For many organisations, open source supports the rapid and agile development of projects and models. New projects enable significant success with fast deployment of analytics projects, and also – importantly – supports a failing fast strategy without having to incur significant infrastructure costs.
Deploying open source at the enterprise level often requires manual integration to execute score code in production environments. IT departments like to control the activities of data scientists and manage the analytical life cycle. This need for control is amplified when there is no central repository or platform where everything analytical is brought together. The need for control often extends to processes that monitor and retrain analytical models.
Today, many companies are extending their open source investments with an analytics platform that's used to operationalise models, govern analytics across packages and to deploy analytics projects at a large scale.
Introducing the idea of a hybrid approach to deployment
As is so often the case, a hybrid approach combining open source with proprietary software can pay dividends.
Software such as SAS® can be used to address some of the challenges. It can, for example, be used to carry models across into production and scale them for enterprise-level use. It can also support good governance of models and data, essential to comply with regulatory requirements, as well as to ensure stability into the future.
There are a number of different ways in which SAS® Viya® can interact with open source software:
- SAS Cloud Analytics Services (CAS) actions are the tools used to interact with data using CAS server. They can be used to leverage the analytical capability of SAS Viya without leaving the open source programming application. It is possible to use CAS actions for data manipulation and modelling.
- Model importing in SAS Model Manager, which can translate in SAS DS2 language models developed in open source that has previously been exported in PMML. The generated code can be executed in database, in memory, in streaming or through API rest call. This capability is extremely useful if data scientists are using packages and algorithms not supporting parallel processing. Once the model is imported in SAS Model Manager, it becomes part of the SAS central repository, and the IT department can easily retrieve all the metadata, such as what KPIs were used, what the target variable is, and what language has been used to develop the original model. The same model can be monitored automatically to check if the performance satisfied company benchmarks.
- SAS Visual Data Mining and Machine Learning allows models in different languages to be compared using one interface. It speeds up the modelling phase and makes it possible to find the right analytical solution by testing a wide range of algorithms.
- It is also possible to execute Python from SAS using PYMAS (Python Micro Analytical Services). In this case, SAS make a call out to Python, and the process is executed leveraging the Python environment.
All these options have advantages and disadvantages. Some require manual coding, or eventual recoding into SAS, or for model comparisons to be performed in the open source environment. They all, however, offer ways to scale up smaller models in a much simpler way than would otherwise be possible.

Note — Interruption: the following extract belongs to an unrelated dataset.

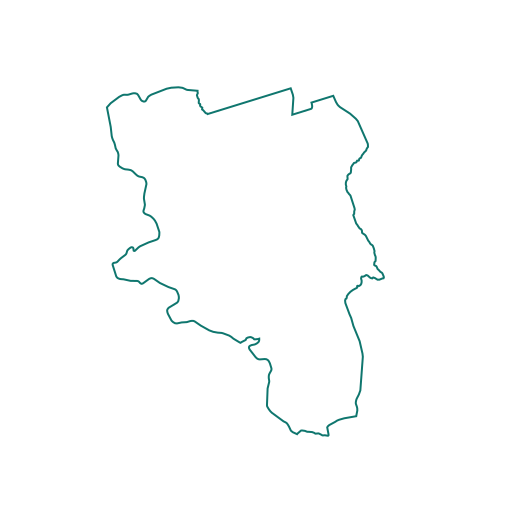 the Province of Kasaï-Occidental, rotated 163°
{"feature_id": "COD-1872", "entity_name": "Kasaï-Occidental", "entity_type": "Province", "adm_level": 1, "iso_a3": "COD", "parent_name": "Democratic Republic of the Congo", "parent_adm1": "", "projection": "orthographic", "projection_center": [21.465, -5.12], "detail": "fine", "context": "isolated", "style": "outline", "palette": "teal", "viewbox_px": 512, "rotation_deg": 163, "n_neighbors": 0, "source": "natural_earth", "source_scale": "10m", "svg_char_len": 6116}
<svg xmlns="http://www.w3.org/2000/svg" viewBox="0 0 512 512"><g transform="rotate(163 256 256)"><path d="M173.8,406.2L173.6,399.5L174.0,396.3L180.0,380.5L160.7,380.6L159.9,380.7L159.3,381.2L158.7,382.2L158.4,383.2L158.1,385.5L158.1,386.5L135.3,386.6L134.5,379.9L133.8,377.0L133.3,375.8L132.2,373.9L124.4,364.6L120.4,358.1L119.2,355.2L116.3,330.9L116.4,329.9L117.0,327.6L118.1,326.8L119.3,325.6L119.8,324.7L121.7,323.7L122.4,323.4L123.4,322.5L124.6,321.8L125.5,321.0L126.8,319.3L128.3,319.0L128.9,318.6L129.7,317.3L129.9,317.2L130.4,317.3L131.4,317.6L131.8,317.3L132.5,316.4L133.1,316.2L134.7,316.3L135.1,316.3L135.4,316.1L136.4,315.3L137.7,314.4L138.1,313.9L139.0,313.1L139.2,312.7L139.9,310.4L140.2,309.9L140.7,308.5L141.3,307.7L141.7,307.5L143.6,307.0L144.7,306.3L145.2,305.8L145.9,302.8L146.5,302.3L147.3,301.7L148.0,300.9L148.7,299.7L149.2,298.1L149.3,296.0L149.9,294.9L150.0,294.2L150.1,292.8L149.8,290.3L149.3,289.4L149.0,288.3L148.2,286.7L148.0,286.0L147.8,272.9L148.0,271.5L149.0,270.0L149.8,267.6L150.7,267.0L151.0,266.6L151.0,266.3L150.7,258.4L150.7,257.9L149.8,255.4L149.7,254.6L149.3,253.6L149.0,252.5L148.7,251.9L147.9,251.2L147.5,250.3L147.3,249.4L147.5,248.3L147.7,247.6L147.7,247.2L147.6,246.8L145.7,244.5L145.2,243.5L145.0,242.8L144.2,237.9L143.6,236.5L143.2,234.6L142.9,233.9L142.5,233.3L141.6,232.3L141.3,231.5L141.1,228.9L141.2,226.2L141.3,225.8L141.6,225.3L141.9,224.5L142.0,222.1L141.8,220.7L142.0,219.4L143.0,216.6L143.2,216.2L144.3,215.6L144.6,215.3L145.5,213.3L145.6,212.9L145.1,212.1L144.1,211.3L143.9,211.0L143.7,210.0L143.5,208.0L142.6,206.5L141.7,204.5L140.6,203.3L140.4,202.9L140.2,202.4L139.9,199.5L139.9,198.4L140.0,198.1L140.6,197.4L141.3,197.6L144.9,197.3L146.7,197.8L148.8,200.2L150.2,201.2L151.4,200.6L152.7,201.4L153.5,202.3L154.7,204.4L155.8,205.4L156.7,205.5L157.7,205.1L159.2,204.9L160.2,205.1L160.7,205.4L161.1,205.3L161.8,204.4L162.1,203.7L162.2,201.5L162.7,200.0L163.5,198.6L164.7,197.6L166.3,197.2L167.5,197.8L168.0,197.7L168.2,197.4L168.4,196.3L169.3,195.9L170.3,195.8L173.2,195.2L176.1,194.2L178.8,192.7L180.8,191.1L181.5,189.5L182.0,188.9L182.9,188.7L183.1,188.5L183.8,187.4L184.1,186.0L184.3,184.8L183.6,172.9L183.1,168.9L183.3,160.6L181.8,144.2L182.7,131.6L183.3,128.4L195.5,97.0L198.1,93.5L201.4,90.1L202.3,88.9L203.2,87.2L203.6,86.1L203.7,85.1L203.6,82.4L203.7,80.8L204.0,79.7L204.3,78.6L207.0,73.5L219.1,75.0L224.3,75.1L226.5,74.9L228.9,74.2L235.4,72.9L237.1,72.1L238.0,71.3L238.8,64.2L239.1,63.3L239.4,63.1L239.8,63.1L242.7,64.5L244.3,64.8L245.0,65.1L246.1,66.3L247.6,67.7L248.2,68.1L248.6,68.2L251.0,68.7L251.3,68.9L252.1,69.9L253.8,71.2L256.8,72.4L257.8,72.7L258.5,73.0L260.4,74.5L263.0,75.7L264.0,75.9L268.1,74.1L268.8,73.6L272.4,76.8L273.7,78.8L274.3,83.1L274.7,84.9L275.3,86.8L275.8,87.6L276.5,88.4L278.0,89.8L286.7,101.5L287.7,103.4L288.5,105.6L289.1,107.9L289.3,109.1L289.1,110.2L283.6,126.0L280.2,131.7L279.9,132.6L279.5,135.4L279.2,136.5L278.8,137.6L278.3,138.6L277.5,139.6L275.0,142.0L274.5,142.7L274.1,144.0L274.1,149.2L274.4,151.1L274.8,152.5L275.3,153.2L276.2,154.2L277.7,154.9L282.6,156.0L283.5,156.4L284.2,156.9L285.0,157.7L286.0,159.5L289.4,168.4L289.6,169.7L289.4,170.8L288.9,171.5L288.0,171.9L286.2,172.1L283.5,171.8L282.6,171.8L281.0,172.1L280.1,172.4L279.2,172.8L278.4,173.3L277.8,174.1L277.4,174.9L277.1,176.0L278.3,176.0L281.5,176.6L282.2,177.0L282.5,177.9L283.3,178.8L284.2,179.6L285.0,180.1L286.1,180.3L287.7,180.4L289.2,180.1L290.5,178.7L295.5,177.8L296.1,177.5L296.8,178.0L301.8,183.6L303.3,185.9L305.0,187.8L310.1,191.7L311.4,192.5L315.0,193.9L319.1,196.0L322.5,198.6L329.1,205.5L333.7,211.3L334.5,212.0L335.2,212.4L336.5,212.8L338.2,213.0L341.5,213.0L346.5,214.2L351.0,214.6L352.0,214.9L353.1,215.4L354.5,216.9L355.2,218.0L355.7,219.0L357.1,226.2L357.2,227.8L357.0,229.5L356.7,230.3L356.0,231.1L355.2,231.7L354.4,232.1L345.0,234.5L344.0,235.2L343.4,235.8L342.1,238.2L341.7,239.7L341.5,241.4L341.8,244.6L342.1,246.0L342.5,246.9L343.2,247.8L348.8,251.9L355.8,258.3L360.2,263.9L361.2,264.8L362.1,265.3L362.9,265.5L364.6,265.4L365.6,265.1L372.0,262.9L372.9,262.8L373.7,262.9L374.3,263.5L374.9,264.4L375.4,265.6L376.1,266.4L377.0,266.9L383.2,268.9L389.4,272.4L392.2,273.5L393.3,274.1L394.8,275.4L395.3,276.4L395.6,277.4L395.7,289.5L395.4,290.3L394.8,290.8L394.1,291.0L391.7,290.7L390.9,290.8L390.1,291.1L387.3,292.7L385.5,293.5L380.8,295.2L380.0,295.6L379.3,296.2L378.9,296.7L378.0,298.1L377.4,298.9L376.6,299.4L375.7,299.9L373.9,300.6L373.0,300.8L372.1,300.7L371.2,300.0L371.0,299.2L371.4,297.4L371.4,296.8L370.9,296.4L370.2,296.4L365.8,298.6L363.9,299.2L354.6,300.4L347.4,300.6L345.7,300.8L344.5,301.3L344.0,301.7L343.4,302.4L342.5,304.0L341.6,306.5L341.4,307.4L341.6,316.0L342.3,319.4L343.1,321.5L344.0,323.1L344.8,324.4L346.0,325.8L349.5,328.5L350.4,329.9L350.7,331.0L350.5,331.9L349.9,332.9L349.1,334.0L347.6,336.7L347.2,337.7L346.4,343.6L345.8,345.4L344.4,348.5L339.8,356.7L339.5,357.8L339.4,359.1L339.5,361.0L339.8,362.3L340.3,363.3L341.0,364.0L341.7,364.6L344.6,366.2L345.9,367.4L347.1,369.3L349.0,372.8L349.6,373.6L350.3,374.4L351.1,375.0L353.0,376.0L355.6,377.1L356.5,377.6L358.1,378.9L360.1,381.2L360.5,381.8L361.1,382.9L361.2,383.8L361.1,384.7L358.1,392.4L357.9,393.4L357.8,394.5L357.8,396.0L358.3,397.8L358.7,400.0L358.4,403.6L358.4,405.9L358.9,408.9L359.0,411.0L358.9,412.9L357.2,421.9L355.1,441.7L350.3,444.6L340.3,448.2L337.2,448.8L335.7,448.9L334.4,448.6L332.1,447.8L330.8,447.6L327.2,447.6L325.9,447.5L325.0,447.3L324.1,447.0L323.3,446.5L322.4,445.9L322.1,445.4L321.6,444.2L320.6,439.6L320.3,438.7L319.8,437.8L319.0,437.1L318.0,436.4L317.0,436.3L316.4,436.4L315.7,436.9L312.5,439.8L310.9,440.4L308.9,440.9L292.5,442.1L287.8,441.7L280.8,440.0L277.3,438.4L276.5,437.8L273.9,435.4L273.1,434.9L263.6,431.1L263.9,430.2L264.0,428.9L264.2,428.5L265.2,427.5L265.5,426.9L265.5,424.3L265.3,423.6L264.9,422.8L265.0,422.0L265.2,421.2L265.8,419.8L266.0,418.9L265.8,418.5L265.1,417.8L265.0,417.4L265.1,417.1L265.4,416.5L265.5,416.0L265.3,415.2L264.4,414.2L264.0,413.4L264.5,412.5L264.7,411.9L263.9,410.9L262.4,407.5L261.9,407.0L261.0,406.5L260.7,406.2L260.7,405.9L173.8,406.2Z" fill="none" stroke="#0f766e" stroke-width="2"/></g></svg>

They therefore provide an interface for combining agility with reliability at scale.
Integrate and embrace
Open source and proprietary software should never be seen as an either/or. The two have very different skills, and very different advantages and disadvantages. A hybrid approach, integrating and embracing the two, is perhaps the strongest and most effective way to combine rapid development, deployment at scale, and reliability in model management. Hybrid vigour is a concept that works well for natural ecosystems. It turns out that it also works for analytics.